[START OF GIVEN DATA]

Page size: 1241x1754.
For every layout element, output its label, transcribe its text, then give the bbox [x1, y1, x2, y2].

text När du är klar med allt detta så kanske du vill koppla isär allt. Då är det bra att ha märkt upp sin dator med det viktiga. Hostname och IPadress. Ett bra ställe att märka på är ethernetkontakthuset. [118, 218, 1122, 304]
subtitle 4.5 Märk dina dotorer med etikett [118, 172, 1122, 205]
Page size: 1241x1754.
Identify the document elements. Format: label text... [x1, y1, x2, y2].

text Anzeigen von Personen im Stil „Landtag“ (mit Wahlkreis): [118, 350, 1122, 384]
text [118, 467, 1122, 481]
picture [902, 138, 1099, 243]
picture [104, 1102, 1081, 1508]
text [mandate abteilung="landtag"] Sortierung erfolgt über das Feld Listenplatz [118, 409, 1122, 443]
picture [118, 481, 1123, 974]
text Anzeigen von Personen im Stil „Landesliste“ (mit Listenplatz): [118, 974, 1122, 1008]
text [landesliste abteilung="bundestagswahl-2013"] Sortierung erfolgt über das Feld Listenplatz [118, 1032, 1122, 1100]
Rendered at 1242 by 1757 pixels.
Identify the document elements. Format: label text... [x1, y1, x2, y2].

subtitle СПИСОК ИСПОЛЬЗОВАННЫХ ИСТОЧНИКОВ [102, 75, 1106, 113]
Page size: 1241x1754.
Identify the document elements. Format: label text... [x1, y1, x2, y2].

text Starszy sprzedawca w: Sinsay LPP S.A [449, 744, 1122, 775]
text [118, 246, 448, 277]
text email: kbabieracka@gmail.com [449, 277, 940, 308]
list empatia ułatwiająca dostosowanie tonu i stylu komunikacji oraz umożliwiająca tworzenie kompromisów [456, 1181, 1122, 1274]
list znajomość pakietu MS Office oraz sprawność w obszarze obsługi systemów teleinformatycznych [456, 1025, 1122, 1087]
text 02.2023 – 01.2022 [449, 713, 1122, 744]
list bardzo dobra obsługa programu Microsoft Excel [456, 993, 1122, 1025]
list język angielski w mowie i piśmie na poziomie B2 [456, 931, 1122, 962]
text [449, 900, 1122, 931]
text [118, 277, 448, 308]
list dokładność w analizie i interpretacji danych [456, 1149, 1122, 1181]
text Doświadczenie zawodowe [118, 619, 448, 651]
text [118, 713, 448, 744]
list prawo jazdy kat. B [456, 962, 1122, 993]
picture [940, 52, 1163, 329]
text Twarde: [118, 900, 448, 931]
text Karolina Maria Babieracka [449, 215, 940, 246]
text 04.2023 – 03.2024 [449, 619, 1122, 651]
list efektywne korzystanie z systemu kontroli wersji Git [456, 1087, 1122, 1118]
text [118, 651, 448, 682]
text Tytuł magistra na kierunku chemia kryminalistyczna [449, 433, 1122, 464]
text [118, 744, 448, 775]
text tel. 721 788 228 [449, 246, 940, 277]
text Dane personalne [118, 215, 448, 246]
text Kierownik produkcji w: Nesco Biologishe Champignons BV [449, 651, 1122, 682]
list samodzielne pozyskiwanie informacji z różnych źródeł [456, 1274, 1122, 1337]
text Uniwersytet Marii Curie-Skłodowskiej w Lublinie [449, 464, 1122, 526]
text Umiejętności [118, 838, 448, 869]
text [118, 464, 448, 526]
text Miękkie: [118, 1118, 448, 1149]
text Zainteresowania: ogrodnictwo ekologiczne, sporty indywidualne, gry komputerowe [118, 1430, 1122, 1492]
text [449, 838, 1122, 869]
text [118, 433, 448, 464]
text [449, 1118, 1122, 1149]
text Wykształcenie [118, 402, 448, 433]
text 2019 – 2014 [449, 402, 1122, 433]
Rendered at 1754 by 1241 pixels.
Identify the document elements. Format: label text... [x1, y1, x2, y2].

[END OF GIVEN DATA]

Output every line of the entries above as a Markdown table with the columns No. and Line. Number each row and leave out blank lines.

| No. | Line |
|---|---|
| 1 | Page size: 1241x1754. |
| 2 | For every layout element, output its label, transcribe its text, then give the bbox [x1, y1, x2, y2]. |
| 3 | text När du är klar med allt detta så kanske du vill koppla isär allt. Då är det bra att ha märkt upp sin dator med det viktiga. Hostname och IPadress. Ett bra ställe att märka på är ethernetkontakthuset. [118, 218, 1122, 304] |
| 4 | subtitle 4.5 Märk dina dotorer med etikett [118, 172, 1122, 205] |
| 5 | Page size: 1241x1754. |
| 6 | Identify the document elements. Format: label text... [x1, y1, x2, y2]. |
| 7 | text Anzeigen von Personen im Stil „Landtag“ (mit Wahlkreis): [118, 350, 1122, 384] |
| 8 | text [118, 467, 1122, 481] |
| 9 | picture [902, 138, 1099, 243] |
| 10 | picture [104, 1102, 1081, 1508] |
| 11 | text [mandate abteilung="landtag"] Sortierung erfolgt über das Feld Listenplatz [118, 409, 1122, 443] |
| 12 | picture [118, 481, 1123, 974] |
| 13 | text Anzeigen von Personen im Stil „Landesliste“ (mit Listenplatz): [118, 974, 1122, 1008] |
| 14 | text [landesliste abteilung="bundestagswahl-2013"] Sortierung erfolgt über das Feld Listenplatz [118, 1032, 1122, 1100] |
| 15 | Rendered at 1242 by 1757 pixels. |
| 16 | Identify the document elements. Format: label text... [x1, y1, x2, y2]. |
| 17 | subtitle СПИСОК ИСПОЛЬЗОВАННЫХ ИСТОЧНИКОВ [102, 75, 1106, 113] |
| 18 | Page size: 1241x1754. |
| 19 | Identify the document elements. Format: label text... [x1, y1, x2, y2]. |
| 20 | text Starszy sprzedawca w: Sinsay LPP S.A [449, 744, 1122, 775] |
| 21 | text [118, 246, 448, 277] |
| 22 | text email: kbabieracka@gmail.com [449, 277, 940, 308] |
| 23 | list empatia ułatwiająca dostosowanie tonu i stylu komunikacji oraz umożliwiająca tworzenie kompromisów [456, 1181, 1122, 1274] |
| 24 | list znajomość pakietu MS Office oraz sprawność w obszarze obsługi systemów teleinformatycznych [456, 1025, 1122, 1087] |
| 25 | text 02.2023 – 01.2022 [449, 713, 1122, 744] |
| 26 | list bardzo dobra obsługa programu Microsoft Excel [456, 993, 1122, 1025] |
| 27 | list język angielski w mowie i piśmie na poziomie B2 [456, 931, 1122, 962] |
| 28 | text [449, 900, 1122, 931] |
| 29 | text [118, 277, 448, 308] |
| 30 | list dokładność w analizie i interpretacji danych [456, 1149, 1122, 1181] |
| 31 | text Doświadczenie zawodowe [118, 619, 448, 651] |
| 32 | text [118, 713, 448, 744] |
| 33 | list prawo jazdy kat. B [456, 962, 1122, 993] |
| 34 | picture [940, 52, 1163, 329] |
| 35 | text Twarde: [118, 900, 448, 931] |
| 36 | text Karolina Maria Babieracka [449, 215, 940, 246] |
| 37 | text 04.2023 – 03.2024 [449, 619, 1122, 651] |
| 38 | list efektywne korzystanie z systemu kontroli wersji Git [456, 1087, 1122, 1118] |
| 39 | text [118, 651, 448, 682] |
| 40 | text Tytuł magistra na kierunku chemia kryminalistyczna [449, 433, 1122, 464] |
| 41 | text [118, 744, 448, 775] |
| 42 | text tel. 721 788 228 [449, 246, 940, 277] |
| 43 | text Dane personalne [118, 215, 448, 246] |
| 44 | text Kierownik produkcji w: Nesco Biologishe Champignons BV [449, 651, 1122, 682] |
| 45 | list samodzielne pozyskiwanie informacji z różnych źródeł [456, 1274, 1122, 1337] |
| 46 | text Uniwersytet Marii Curie-Skłodowskiej w Lublinie [449, 464, 1122, 526] |
| 47 | text Umiejętności [118, 838, 448, 869] |
| 48 | text [118, 464, 448, 526] |
| 49 | text Miękkie: [118, 1118, 448, 1149] |
| 50 | text Zainteresowania: ogrodnictwo ekologiczne, sporty indywidualne, gry komputerowe [118, 1430, 1122, 1492] |
| 51 | text [449, 838, 1122, 869] |
| 52 | text [118, 433, 448, 464] |
| 53 | text [449, 1118, 1122, 1149] |
| 54 | text Wykształcenie [118, 402, 448, 433] |
| 55 | text 2019 – 2014 [449, 402, 1122, 433] |
| 56 | Rendered at 1754 by 1241 pixels. |
| 57 | Identify the document elements. Format: label text... [x1, y1, x2, y2]. |